Cancer Evades The Immune System

Tim Newman published an article that was fact checked by Honor Whiteman shedding light on how cancer evades the immune system. Researchers have long been puzzled on cancer’s ability to elude our body’s immune system. A recent study pinpointed one of cancer’s protective cloaks and investigates a way to remove it.

When abnormal cells called cancer cells have gone awry, they multiply unchecked and function incorrectly. Usually the cells that are faulty are either dead or dying and cleared away by the immune system. A type of white blood cells called macrophages, are mostly responsible for the consumption and destruction of foreign invaders and unpredictable cells.

The macrophages normally carry out the attacks with ruthless efficiency and some manage to evade their roaming gaze. So, how do cancer cells fly under the radar of the immune system? Dr. Irving Weissman, director of Stanford’s Institute for Stem Cell Biology and Regenerative Medicine, published research in 2009 that goes toward answering this question. There is a “don’t eat me” signal on cancer cells that they have identified.

Weissman demonstrated that aggressive cancer cells express higher levels of CD47 on their cell surface. CD7 is a transmembrane protein that binds to a protein called SIRPalpha on the surface of macrophages and reduces their ability to attack and kill the cancer cells.

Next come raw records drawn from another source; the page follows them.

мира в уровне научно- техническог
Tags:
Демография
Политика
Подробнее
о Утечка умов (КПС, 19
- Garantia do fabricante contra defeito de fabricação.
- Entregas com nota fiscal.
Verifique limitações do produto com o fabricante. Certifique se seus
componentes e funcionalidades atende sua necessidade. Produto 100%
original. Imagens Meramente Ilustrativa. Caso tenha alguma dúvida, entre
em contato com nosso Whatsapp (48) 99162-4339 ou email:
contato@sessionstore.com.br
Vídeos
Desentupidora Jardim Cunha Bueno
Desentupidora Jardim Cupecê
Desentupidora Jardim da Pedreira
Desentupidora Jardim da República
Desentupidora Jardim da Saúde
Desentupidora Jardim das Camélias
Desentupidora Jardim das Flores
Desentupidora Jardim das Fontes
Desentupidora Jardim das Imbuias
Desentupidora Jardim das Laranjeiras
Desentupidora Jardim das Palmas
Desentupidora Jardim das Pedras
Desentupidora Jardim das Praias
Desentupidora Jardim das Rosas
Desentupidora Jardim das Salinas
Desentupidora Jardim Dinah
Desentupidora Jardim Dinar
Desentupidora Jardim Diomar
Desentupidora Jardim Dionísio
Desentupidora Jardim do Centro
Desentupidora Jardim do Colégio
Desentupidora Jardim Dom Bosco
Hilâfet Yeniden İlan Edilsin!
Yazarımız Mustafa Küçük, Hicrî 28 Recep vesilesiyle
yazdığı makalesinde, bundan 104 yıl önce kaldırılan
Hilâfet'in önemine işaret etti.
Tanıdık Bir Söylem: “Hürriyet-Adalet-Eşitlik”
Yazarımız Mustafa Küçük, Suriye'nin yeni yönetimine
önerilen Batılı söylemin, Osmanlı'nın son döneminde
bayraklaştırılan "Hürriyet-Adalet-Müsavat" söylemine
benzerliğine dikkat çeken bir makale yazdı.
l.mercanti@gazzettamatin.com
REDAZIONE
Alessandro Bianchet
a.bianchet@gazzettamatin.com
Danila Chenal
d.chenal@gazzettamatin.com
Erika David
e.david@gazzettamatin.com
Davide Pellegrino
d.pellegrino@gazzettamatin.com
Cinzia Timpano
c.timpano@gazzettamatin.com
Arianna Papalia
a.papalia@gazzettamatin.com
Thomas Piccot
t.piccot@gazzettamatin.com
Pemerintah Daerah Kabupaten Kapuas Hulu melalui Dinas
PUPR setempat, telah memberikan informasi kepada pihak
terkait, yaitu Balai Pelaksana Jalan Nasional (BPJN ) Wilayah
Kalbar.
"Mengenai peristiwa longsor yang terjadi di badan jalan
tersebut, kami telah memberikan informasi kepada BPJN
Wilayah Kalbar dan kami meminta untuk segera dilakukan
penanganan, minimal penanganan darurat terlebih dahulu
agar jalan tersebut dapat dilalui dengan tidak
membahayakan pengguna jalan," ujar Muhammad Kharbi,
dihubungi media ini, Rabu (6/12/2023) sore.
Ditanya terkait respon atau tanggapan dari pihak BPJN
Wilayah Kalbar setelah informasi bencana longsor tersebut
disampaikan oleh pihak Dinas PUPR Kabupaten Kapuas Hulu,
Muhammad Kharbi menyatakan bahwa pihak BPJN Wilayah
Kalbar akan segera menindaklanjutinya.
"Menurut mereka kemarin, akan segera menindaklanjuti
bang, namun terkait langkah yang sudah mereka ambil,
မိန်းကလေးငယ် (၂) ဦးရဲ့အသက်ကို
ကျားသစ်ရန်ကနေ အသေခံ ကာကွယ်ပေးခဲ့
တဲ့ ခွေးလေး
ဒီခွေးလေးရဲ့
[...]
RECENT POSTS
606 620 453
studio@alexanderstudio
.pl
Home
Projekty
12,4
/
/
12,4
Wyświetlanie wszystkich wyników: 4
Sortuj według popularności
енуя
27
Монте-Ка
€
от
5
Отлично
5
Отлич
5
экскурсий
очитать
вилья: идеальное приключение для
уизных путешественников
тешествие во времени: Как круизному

Animals have shown through studies that treatment with an anti-CD47 antibody can significantly increase macrophages’ ability to kill cancer cells. In some mouse studies, the treatment led to a cure and clinical trials are being conducted to gauge if this approach will be as successful in humans as mice studies.

Another research paper was published by Weissman’s team that uncovers another “don’t eat me” signal. A molecule in focus is a cell surface protein called major histocompatibility complex class 1 (MHC class1).

Once our immune system responds to a specific pathogen, it can mount a swift and specific response if it meets the same intruder again. An important part of this wing of the immune system is MHC class 1. These are found on the surfaces of most of our cells and taking portions of internal cellular proteins to display them on the cell’s surface, provides a snapshot of the cell’s health. The T cells destroy the abnormal cell’s protein flags. The interaction between MHC class 1 and T cells is well described, but it is not fully understood how macrophages are involved.

In a current study, a protein LILRB1 that is on the surface of macrophages binds to a part of MHC class 1 on the surface of cancer cells. Once bound it will prevent the macrophage from consuming and killing the cell. Inhibiting the CD47-mediated pathway and the LILRB1 pathway, it interferes with both “don’t eat me” signals and tumor growth was significantly slowed in mice. Nature Immunology published the results.

When simultaneously blocking both of these pathways, it resulted in the infiltration of the tumor with many types of immune cells and significantly promoted tumor clearance, resulting in smaller tumors overall. Immunotherapy for cancer is rapidly developing, but it is a complex one as different cancers have different immunological fingerprints. Some cancer cells reduce the levels of MHC class 1 on their cell surfaces, helping them to evade T cells.

Cancers might not always respond well to traditional therapies designed to enhance T cell activity, but these cancers might be more vulnerable to an anti-CD47 approach. Cancers with plentiful MHC class 1 might be less affected by anti-CD47 treatment. Understanding how these pathways might be overturned is a difficult but critical endeavor and marks another step toward teaching our immune system how to slow cancer’s onward march.